### Assignment
A stretch of the entries below is to be set down exactly, running from the line with "41: (19, 248, 13.69)" through the line with "56: (665, 407, 8.77)", both included, and no other line.
=======
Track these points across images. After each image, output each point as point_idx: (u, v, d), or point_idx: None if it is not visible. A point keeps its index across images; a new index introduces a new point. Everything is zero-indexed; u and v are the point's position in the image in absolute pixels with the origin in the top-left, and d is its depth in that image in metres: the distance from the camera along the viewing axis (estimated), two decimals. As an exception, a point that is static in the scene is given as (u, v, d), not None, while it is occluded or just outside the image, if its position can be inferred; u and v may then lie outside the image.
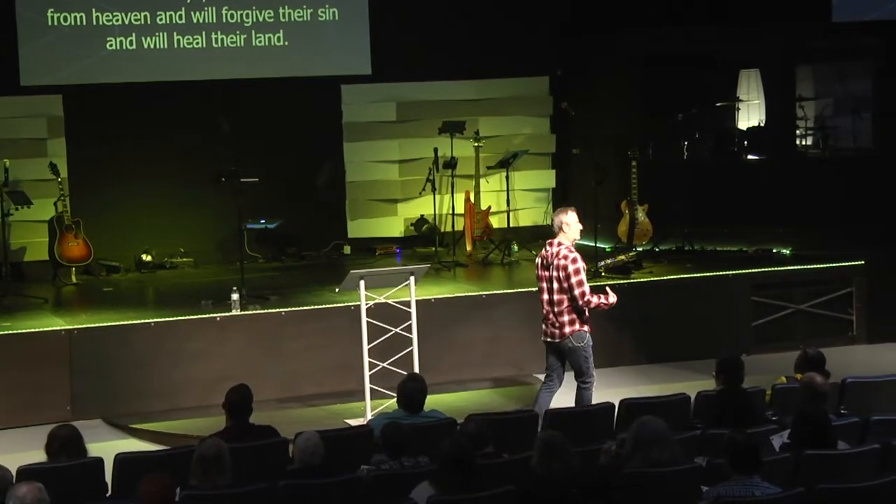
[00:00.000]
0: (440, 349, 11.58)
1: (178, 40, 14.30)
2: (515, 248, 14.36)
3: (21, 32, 13.80)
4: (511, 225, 14.79)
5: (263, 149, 14.23)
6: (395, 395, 8.72)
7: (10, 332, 11.01)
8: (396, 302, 10.51)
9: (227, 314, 11.43)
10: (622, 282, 12.47)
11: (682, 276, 12.93)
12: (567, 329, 9.82)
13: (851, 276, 13.29)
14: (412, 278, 10.42)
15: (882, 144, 14.67)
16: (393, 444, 7.42)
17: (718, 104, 15.30)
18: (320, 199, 15.02)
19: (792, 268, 13.35)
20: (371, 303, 10.38)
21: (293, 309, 11.63)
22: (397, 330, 10.43)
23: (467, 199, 14.60)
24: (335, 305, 11.62)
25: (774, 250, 14.04)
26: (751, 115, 15.60)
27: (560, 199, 15.63)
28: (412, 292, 10.44)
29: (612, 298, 9.88)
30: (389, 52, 14.85)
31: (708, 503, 6.61)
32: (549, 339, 9.96)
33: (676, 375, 11.81)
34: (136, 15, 14.15)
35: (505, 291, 12.40)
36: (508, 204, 14.64)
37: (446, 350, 11.74)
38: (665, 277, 12.88)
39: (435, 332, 11.46)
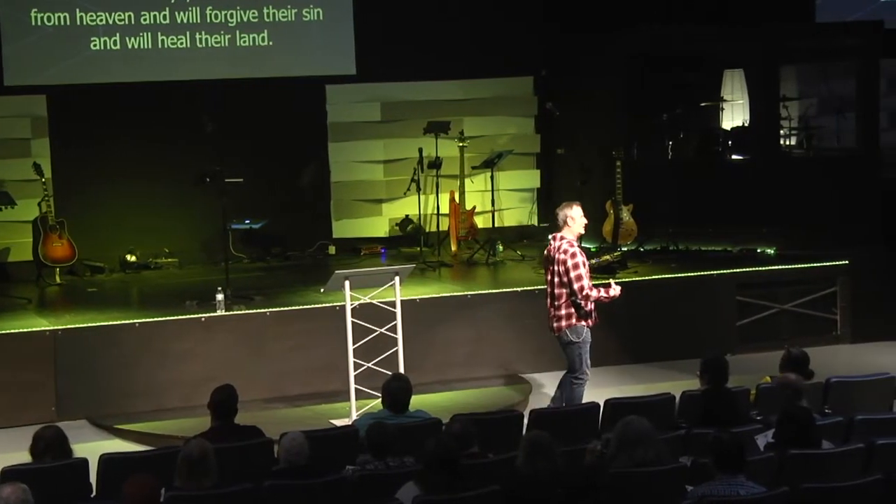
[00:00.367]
0: (425, 349, 11.58)
1: (163, 40, 14.28)
2: (500, 248, 14.36)
3: (4, 32, 13.76)
4: (496, 225, 14.80)
5: (248, 149, 14.21)
6: (380, 395, 8.72)
7: (-6, 332, 10.99)
8: (381, 302, 10.51)
9: (212, 314, 11.42)
10: (607, 282, 12.45)
11: (666, 275, 12.96)
12: (563, 323, 9.90)
13: (835, 276, 13.34)
14: (397, 278, 10.42)
15: (865, 144, 14.70)
16: (378, 445, 7.42)
17: (703, 104, 15.32)
18: (305, 200, 15.01)
19: (776, 267, 13.39)
20: (356, 303, 10.38)
21: (278, 309, 11.62)
22: (382, 330, 10.43)
23: (452, 200, 14.61)
24: (320, 306, 11.61)
25: (759, 250, 14.07)
26: (735, 115, 15.63)
27: (545, 198, 15.67)
28: (397, 292, 10.44)
29: (614, 291, 9.89)
30: (374, 53, 14.85)
31: (693, 503, 6.63)
32: (552, 333, 10.06)
33: (661, 375, 11.83)
34: (120, 15, 14.12)
35: (490, 291, 12.41)
36: (493, 204, 14.65)
37: (431, 350, 11.74)
38: (650, 277, 12.90)
39: (420, 333, 11.46)
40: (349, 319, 10.25)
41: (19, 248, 13.69)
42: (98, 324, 11.23)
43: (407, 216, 15.01)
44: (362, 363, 10.28)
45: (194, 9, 14.36)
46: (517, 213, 15.71)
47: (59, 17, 13.94)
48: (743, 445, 6.80)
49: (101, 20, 14.07)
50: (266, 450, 8.00)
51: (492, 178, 14.67)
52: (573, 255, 9.78)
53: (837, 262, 13.34)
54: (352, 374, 10.23)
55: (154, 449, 8.65)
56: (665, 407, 8.77)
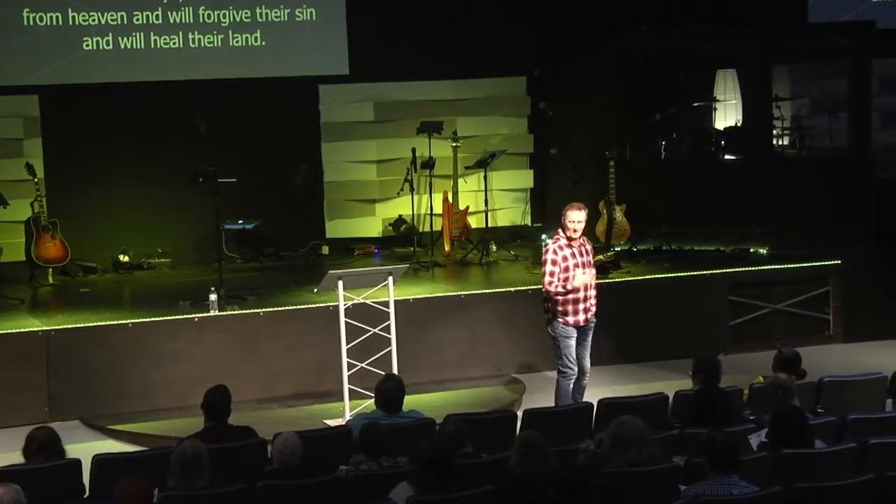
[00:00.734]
0: (419, 349, 11.58)
1: (155, 40, 14.26)
2: (494, 247, 14.37)
3: (-3, 32, 13.76)
4: (489, 225, 14.80)
5: (241, 149, 14.21)
6: (373, 395, 8.71)
7: (-13, 333, 10.97)
8: (375, 302, 10.51)
9: (205, 315, 11.41)
10: (600, 282, 12.46)
11: (659, 275, 12.96)
12: (547, 317, 10.10)
13: (828, 276, 13.35)
14: (390, 278, 10.42)
15: (858, 144, 14.72)
16: (371, 445, 7.42)
17: (696, 104, 15.35)
18: (298, 200, 15.01)
19: (769, 267, 13.40)
20: (349, 303, 10.38)
21: (271, 309, 11.62)
22: (376, 330, 10.43)
23: (445, 200, 14.61)
24: (313, 306, 11.60)
25: (751, 250, 14.08)
26: (728, 115, 15.65)
27: (538, 199, 15.68)
28: (390, 292, 10.44)
29: (579, 281, 9.97)
30: (367, 53, 14.85)
31: (686, 502, 6.63)
32: None
33: (654, 375, 11.84)
34: (112, 15, 14.10)
35: (483, 291, 12.40)
36: (486, 204, 14.65)
37: (425, 350, 11.74)
38: (643, 277, 12.91)
39: (413, 333, 11.46)
40: (342, 319, 10.25)
41: (12, 248, 13.65)
42: (91, 324, 11.21)
43: (400, 216, 15.01)
44: (356, 363, 10.28)
45: (187, 9, 14.35)
46: (510, 213, 15.72)
47: (51, 17, 13.92)
48: (736, 445, 6.80)
49: (94, 20, 14.05)
50: (259, 450, 7.99)
51: (485, 178, 14.67)
52: (546, 252, 10.04)
53: (830, 262, 13.35)
54: (345, 374, 10.23)
55: (147, 449, 8.63)
56: (658, 407, 8.78)
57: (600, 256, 13.16)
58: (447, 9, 15.17)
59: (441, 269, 13.72)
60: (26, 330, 11.07)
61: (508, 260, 14.10)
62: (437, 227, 14.64)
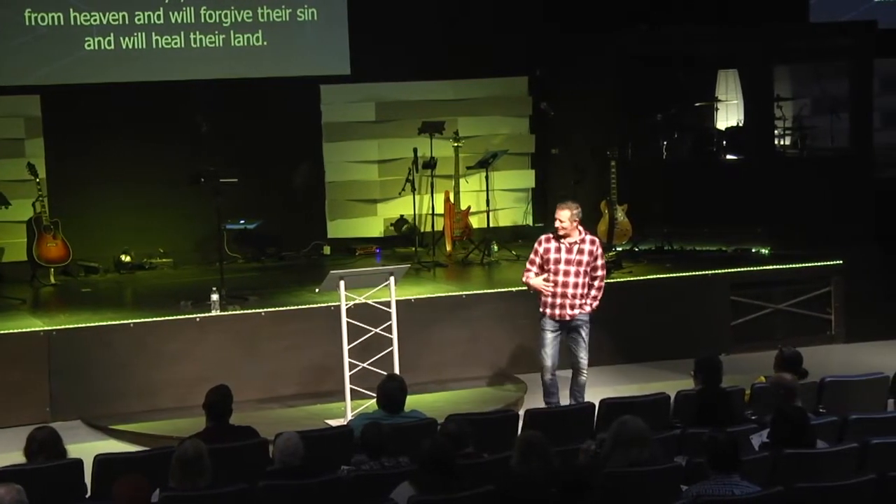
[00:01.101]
0: (420, 349, 11.58)
1: (157, 40, 14.27)
2: (495, 248, 14.37)
3: (-1, 32, 13.77)
4: (491, 225, 14.80)
5: (243, 149, 14.21)
6: (375, 395, 8.71)
7: (-12, 333, 10.97)
8: (376, 302, 10.51)
9: (206, 315, 11.41)
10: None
11: (661, 275, 12.97)
12: None
13: (830, 276, 13.35)
14: (392, 278, 10.42)
15: (859, 144, 14.71)
16: (373, 445, 7.42)
17: (697, 104, 15.34)
18: (300, 200, 15.01)
19: (770, 267, 13.40)
20: (351, 303, 10.38)
21: (273, 309, 11.62)
22: (377, 330, 10.43)
23: (447, 200, 14.60)
24: (315, 306, 11.60)
25: (753, 250, 14.08)
26: (729, 116, 15.64)
27: (539, 199, 15.68)
28: (392, 292, 10.44)
29: (534, 282, 10.26)
30: (368, 53, 14.84)
31: (687, 502, 6.63)
32: None
33: (656, 375, 11.84)
34: (114, 15, 14.11)
35: (485, 291, 12.41)
36: (488, 204, 14.64)
37: (426, 350, 11.74)
38: (644, 277, 12.91)
39: (415, 333, 11.46)
40: (344, 319, 10.25)
41: (13, 248, 13.67)
42: (92, 324, 11.21)
43: (402, 216, 15.01)
44: (357, 363, 10.29)
45: (188, 9, 14.35)
46: (512, 213, 15.72)
47: (53, 17, 13.92)
48: (737, 445, 6.80)
49: (96, 20, 14.05)
50: (261, 450, 7.99)
51: (486, 178, 14.67)
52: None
53: (831, 262, 13.35)
54: (347, 374, 10.23)
55: (149, 449, 8.63)
56: (660, 407, 8.79)
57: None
58: (448, 9, 15.17)
59: (442, 269, 13.72)
60: (28, 330, 11.08)
61: (510, 260, 14.09)
62: (439, 227, 14.63)
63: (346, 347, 10.24)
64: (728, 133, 15.30)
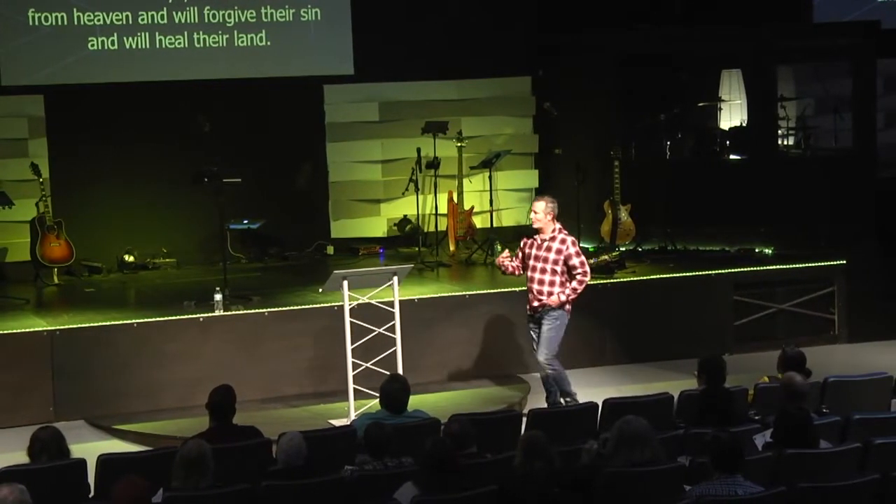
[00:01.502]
0: (423, 349, 11.59)
1: (161, 40, 14.27)
2: (499, 247, 14.31)
3: (1, 32, 13.75)
4: (494, 225, 14.80)
5: (246, 149, 14.21)
6: (378, 395, 8.72)
7: (-8, 333, 10.98)
8: (380, 302, 10.51)
9: (209, 315, 11.42)
10: (605, 282, 12.50)
11: (664, 275, 12.97)
12: None
13: (833, 276, 13.34)
14: (395, 278, 10.43)
15: (862, 144, 14.71)
16: (376, 445, 7.42)
17: (700, 104, 15.33)
18: (303, 200, 15.01)
19: (773, 267, 13.39)
20: (354, 303, 10.38)
21: (276, 309, 11.62)
22: (380, 330, 10.43)
23: (450, 200, 14.60)
24: (318, 306, 11.60)
25: (756, 250, 14.08)
26: (732, 115, 15.63)
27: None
28: (395, 292, 10.44)
29: (499, 258, 10.67)
30: (372, 53, 14.84)
31: (690, 502, 6.63)
32: None
33: (659, 375, 11.84)
34: (117, 15, 14.11)
35: (488, 291, 12.40)
36: (491, 204, 14.65)
37: (429, 350, 11.74)
38: (647, 277, 12.91)
39: (418, 333, 11.47)
40: (347, 319, 10.26)
41: (17, 248, 13.67)
42: (96, 324, 11.22)
43: (405, 216, 15.01)
44: (361, 363, 10.29)
45: (192, 9, 14.35)
46: (515, 212, 15.70)
47: (56, 17, 13.93)
48: (741, 445, 6.80)
49: (99, 20, 14.06)
50: (264, 450, 8.00)
51: (490, 178, 14.67)
52: None
53: (834, 262, 13.35)
54: (350, 374, 10.24)
55: (152, 449, 8.65)
56: (663, 407, 8.78)
57: (605, 256, 13.19)
58: (451, 9, 15.16)
59: (446, 269, 13.73)
60: (31, 330, 11.09)
61: (513, 260, 14.08)
62: (442, 227, 14.64)
63: (349, 347, 10.24)
64: (731, 133, 15.30)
=======
### Exercise output
41: (19, 248, 13.69)
42: (98, 324, 11.23)
43: (407, 216, 15.01)
44: (362, 363, 10.28)
45: (194, 9, 14.36)
46: (517, 213, 15.71)
47: (59, 17, 13.94)
48: (743, 445, 6.80)
49: (101, 20, 14.07)
50: (266, 450, 8.00)
51: (492, 178, 14.67)
52: (573, 255, 9.78)
53: (837, 262, 13.34)
54: (352, 374, 10.23)
55: (154, 449, 8.65)
56: (665, 407, 8.77)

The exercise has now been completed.